Threads and Race Condition

Hello everyone.

I was under the assumption that if many threads need to write to the same location in global memory, the scheduler would serialize and protect the integrity of all writes? Such as:


int tx = …;

int ty = …;

int i = threadIdx.x;

// thread i in block (tx,ty) does some calculations to obtain some kind of update value

int val = …;

gmem[tx][ty] += val;


But perhaps my assumption is wrong. I thought the += would work, but it doesn’t?



That is exactly what atomic functions are for. Check out Appendix B.10 of the Programming Guide.

Okay, that makes sense. Is there an atomicAdd method that supports double precision? If not, I’m screwed. Ugh, just read fp one only exists for device 2.0 or higher. I’m at 1.3, so I’m sure that’s a no go.

I might be extrapolating from that code fragment too much, but are you needing to accumulate one double per block? If that is the case, you can do a reduction in shared memory, then have thread 0 write out the sum at the end of the kernel.

I will explain. Each thread block uses x amount of threads to do some calculations and provide an update calculation to the same GMEM location. But a different thread block uses all of its x thread for a different GMEM location than the first thread block I mentioned. So, there’s a problem when each x thread in a given thread block try to += a value in GMEM. Apparently some of the values get stepped on and don’t write properly.

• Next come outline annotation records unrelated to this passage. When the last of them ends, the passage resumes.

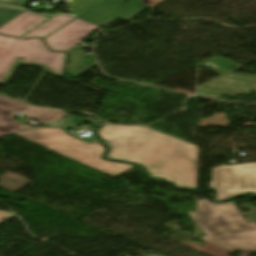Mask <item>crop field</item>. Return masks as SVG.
Returning <instances> with one entry per match:
<instances>
[{
	"label": "crop field",
	"mask_w": 256,
	"mask_h": 256,
	"mask_svg": "<svg viewBox=\"0 0 256 256\" xmlns=\"http://www.w3.org/2000/svg\"><path fill=\"white\" fill-rule=\"evenodd\" d=\"M105 158L141 164L157 177L182 188H197V147L146 127L103 126Z\"/></svg>",
	"instance_id": "1"
},
{
	"label": "crop field",
	"mask_w": 256,
	"mask_h": 256,
	"mask_svg": "<svg viewBox=\"0 0 256 256\" xmlns=\"http://www.w3.org/2000/svg\"><path fill=\"white\" fill-rule=\"evenodd\" d=\"M189 215L207 235L200 239L224 249L256 250V224H246L233 203L198 200V211Z\"/></svg>",
	"instance_id": "2"
},
{
	"label": "crop field",
	"mask_w": 256,
	"mask_h": 256,
	"mask_svg": "<svg viewBox=\"0 0 256 256\" xmlns=\"http://www.w3.org/2000/svg\"><path fill=\"white\" fill-rule=\"evenodd\" d=\"M16 135L50 148L113 177H119L133 167L101 159L104 150L99 141L88 145L60 129H29Z\"/></svg>",
	"instance_id": "3"
},
{
	"label": "crop field",
	"mask_w": 256,
	"mask_h": 256,
	"mask_svg": "<svg viewBox=\"0 0 256 256\" xmlns=\"http://www.w3.org/2000/svg\"><path fill=\"white\" fill-rule=\"evenodd\" d=\"M18 56L25 61H16ZM64 60V53L48 51L40 39L22 40L0 35V84H5L18 65H38L60 77Z\"/></svg>",
	"instance_id": "4"
},
{
	"label": "crop field",
	"mask_w": 256,
	"mask_h": 256,
	"mask_svg": "<svg viewBox=\"0 0 256 256\" xmlns=\"http://www.w3.org/2000/svg\"><path fill=\"white\" fill-rule=\"evenodd\" d=\"M95 29H97L95 26L75 19L44 39L50 49L64 50L69 53L66 70L74 77L97 65L92 53L89 55L84 53L82 46L76 49L72 48Z\"/></svg>",
	"instance_id": "5"
},
{
	"label": "crop field",
	"mask_w": 256,
	"mask_h": 256,
	"mask_svg": "<svg viewBox=\"0 0 256 256\" xmlns=\"http://www.w3.org/2000/svg\"><path fill=\"white\" fill-rule=\"evenodd\" d=\"M209 188L216 189L217 200L244 193L256 194V162L213 168Z\"/></svg>",
	"instance_id": "6"
},
{
	"label": "crop field",
	"mask_w": 256,
	"mask_h": 256,
	"mask_svg": "<svg viewBox=\"0 0 256 256\" xmlns=\"http://www.w3.org/2000/svg\"><path fill=\"white\" fill-rule=\"evenodd\" d=\"M17 112L30 116L42 123H48L65 117L64 113L59 110L30 106L0 97V136L28 127L13 121Z\"/></svg>",
	"instance_id": "7"
},
{
	"label": "crop field",
	"mask_w": 256,
	"mask_h": 256,
	"mask_svg": "<svg viewBox=\"0 0 256 256\" xmlns=\"http://www.w3.org/2000/svg\"><path fill=\"white\" fill-rule=\"evenodd\" d=\"M123 1L129 2L130 6H121L120 3ZM145 8L147 6L137 0H106L79 18L106 26L115 19L129 20Z\"/></svg>",
	"instance_id": "8"
},
{
	"label": "crop field",
	"mask_w": 256,
	"mask_h": 256,
	"mask_svg": "<svg viewBox=\"0 0 256 256\" xmlns=\"http://www.w3.org/2000/svg\"><path fill=\"white\" fill-rule=\"evenodd\" d=\"M45 19L46 17L23 12L0 27V33L19 37Z\"/></svg>",
	"instance_id": "9"
},
{
	"label": "crop field",
	"mask_w": 256,
	"mask_h": 256,
	"mask_svg": "<svg viewBox=\"0 0 256 256\" xmlns=\"http://www.w3.org/2000/svg\"><path fill=\"white\" fill-rule=\"evenodd\" d=\"M28 1L29 0H0V4L24 7ZM101 1L103 0H72L68 4L74 11L75 15L79 16Z\"/></svg>",
	"instance_id": "10"
},
{
	"label": "crop field",
	"mask_w": 256,
	"mask_h": 256,
	"mask_svg": "<svg viewBox=\"0 0 256 256\" xmlns=\"http://www.w3.org/2000/svg\"><path fill=\"white\" fill-rule=\"evenodd\" d=\"M72 19L73 18H70L68 16H55L52 19H50L48 22H46L40 27L38 26L39 28L35 29L34 31H32L31 33L27 34L22 38H27L30 36H39L44 38Z\"/></svg>",
	"instance_id": "11"
},
{
	"label": "crop field",
	"mask_w": 256,
	"mask_h": 256,
	"mask_svg": "<svg viewBox=\"0 0 256 256\" xmlns=\"http://www.w3.org/2000/svg\"><path fill=\"white\" fill-rule=\"evenodd\" d=\"M21 10L0 6V26L20 14Z\"/></svg>",
	"instance_id": "12"
},
{
	"label": "crop field",
	"mask_w": 256,
	"mask_h": 256,
	"mask_svg": "<svg viewBox=\"0 0 256 256\" xmlns=\"http://www.w3.org/2000/svg\"><path fill=\"white\" fill-rule=\"evenodd\" d=\"M15 217L12 213H6L0 211V224Z\"/></svg>",
	"instance_id": "13"
},
{
	"label": "crop field",
	"mask_w": 256,
	"mask_h": 256,
	"mask_svg": "<svg viewBox=\"0 0 256 256\" xmlns=\"http://www.w3.org/2000/svg\"><path fill=\"white\" fill-rule=\"evenodd\" d=\"M144 3H146L148 6L153 7L156 4H158L159 2L163 1V0H141Z\"/></svg>",
	"instance_id": "14"
}]
</instances>
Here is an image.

Yes, these are double values I’m updating with. If these were integers, I think I would be okay.

Seibert has a point here. However, if you still need an atomicAdd for double values, try this:

__device__ double atomicAdd(double *address, double value)


	long long oldval, newval, readback;

	oldval = __double_as_longlong(*address);

	newval = __double_as_longlong(__longlong_as_double(oldval) + value);

	while ((readback=atomicCAS((long long *)address, oldval, newval)) != oldval) {

		oldval = readback;

		newval = __double_as_longlong(__longlong_as_double(oldval) + value);


	return __longlong_as_double(oldval);


It works in global memory, but not in shared. Fermi’s float atomicAdd() would of course be a lot faster.

Thanks, tera. I will take a look at this.

Yes, that’s my point. The threads which need to communicate (to create a sum of their values) are all in the same block. Threads that need to communicate in the same block => shared memory is your friend. :) A parallel reduction is a fast way to sum many values without requiring atomics, just a thread barrier. Since CUDA provides a very convenient and fast thread barrier for threads in the same block, parallel reduction in shared memory should be pretty quick.

This talk by Mark Harris explains the idea with pictures, although he is focused on a reduction in global memory, which means launching many kernels in a row:…c/reduction.pdf

There is lot of chance that “atomicCAS” spin – causing infinite loops… — It assumes certain behaviour on warp scheduler and warp divergence…

I have seen such deadlocks before…

I can only see that it could livelock, I don’t see how it could cause a deadlock.

Do you have a better solution?

Even simpler, if the sum at the end of your kernel is insignificant compared to the rest of the kernel runtime, you can even make thread 0 do the shared memory sum all by itself. No point in making your code prematurely complicated for a 5% speed boost.

:shock: The same problem also occurs to my code. could you explain a bit more on the assumption that atomicCAS makes on the warp schedular’s behavior and the divergence?